What you should do
Name each person mentioned in the forum post on Chadwick's corpus-size formula.

Document excerpt
##############################
[Date Prev][Date Next][Thread Prev][Thread Next][Date Index][Thread Index]

Re: John Chadwick (Linear B) of corpus size. Comments invited.



Jacques Guy writes:
> Yes, my point was that Chadwick's formula is dead
> wrong. However, I would like other opinions. 

OK, here is my $0.02. The formula may not be as wrong as everybody here
seems to suppose, at least if we approach it with a little goodwill. First,
it should be taken to apply only to "NYN" type languages. Robinson must be
made aware of the incredible importance of getting the language right, but 
once we have that much, it's not that hard to justify the formula. 

The 0th step of the analysis is to arrange the symbols in frequency order.
The 1st step is to construct a grid of what can follow what. As we try to 
grok the pattern, it is this grid that gets rearranged over and over again:
something that is extremely hard to do with higher order statistics because 
we don't really have the visual means to deal with higher dimensional grids. 

Given our human limitations in constructing, displaying, and comprehending 
higher order data, it is likely that 1st order statistics will contimue to
play a very significant role in solving the puzzle, even if computers can 
store (and selectively display) the higher order material with ease. 

Now, to fill in a bigram grid with any chance of random fluctuations not
totally overwhelming the true pattern we need n^2 data points (actually, some
constant time n^2 is better), so there is a fair bit of engineering wisdom 
in the formula.
##############################
Data excerpts
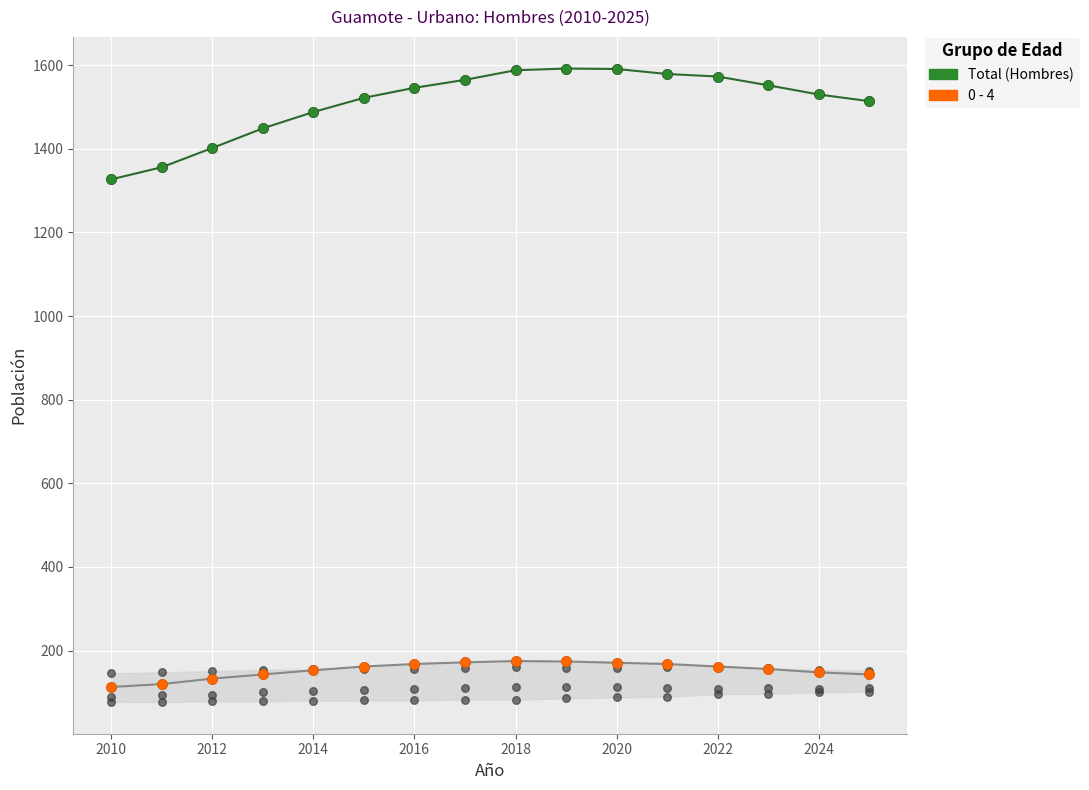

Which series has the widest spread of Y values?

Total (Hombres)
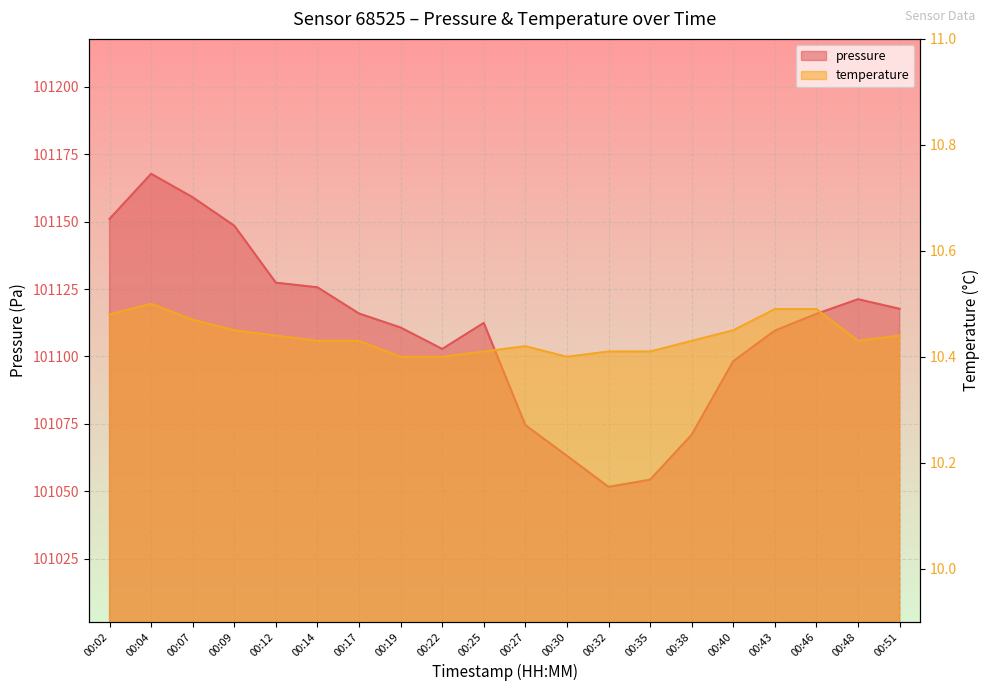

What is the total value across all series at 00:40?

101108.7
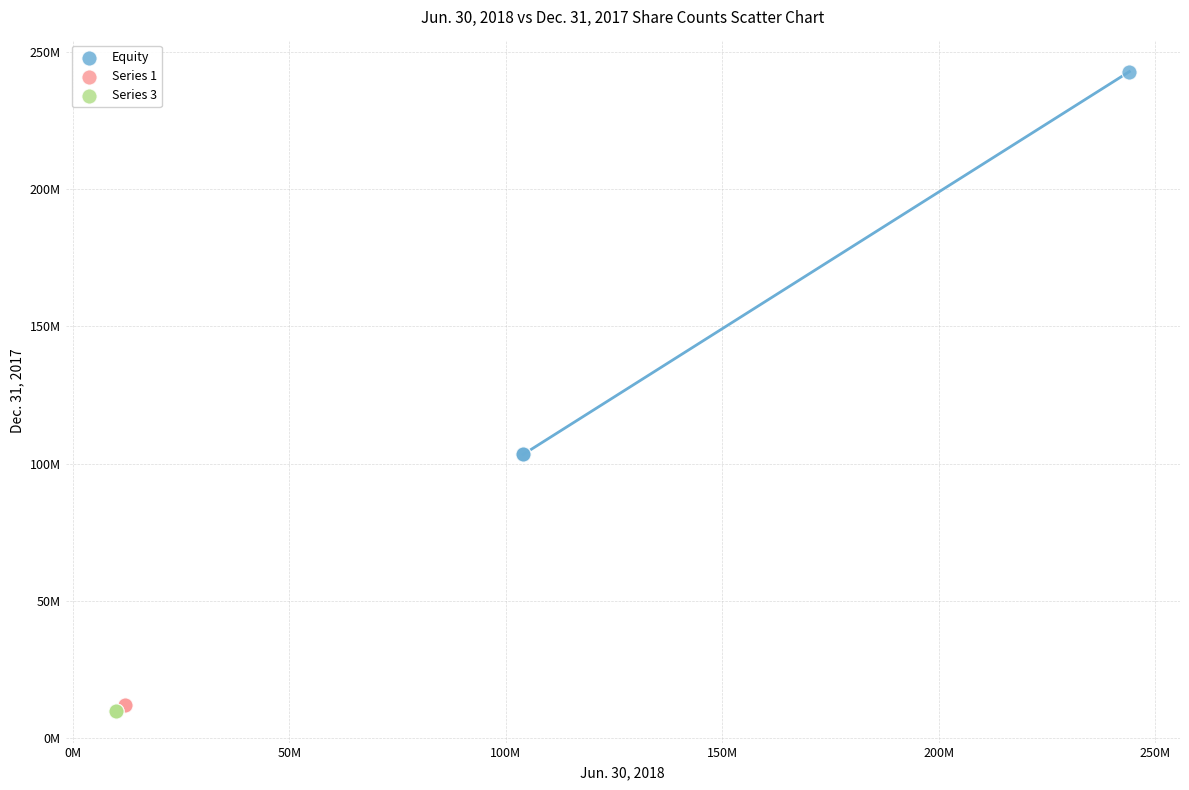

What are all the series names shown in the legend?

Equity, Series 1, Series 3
##############################
Response box
John Chadwick, Jacques Guy, Robinson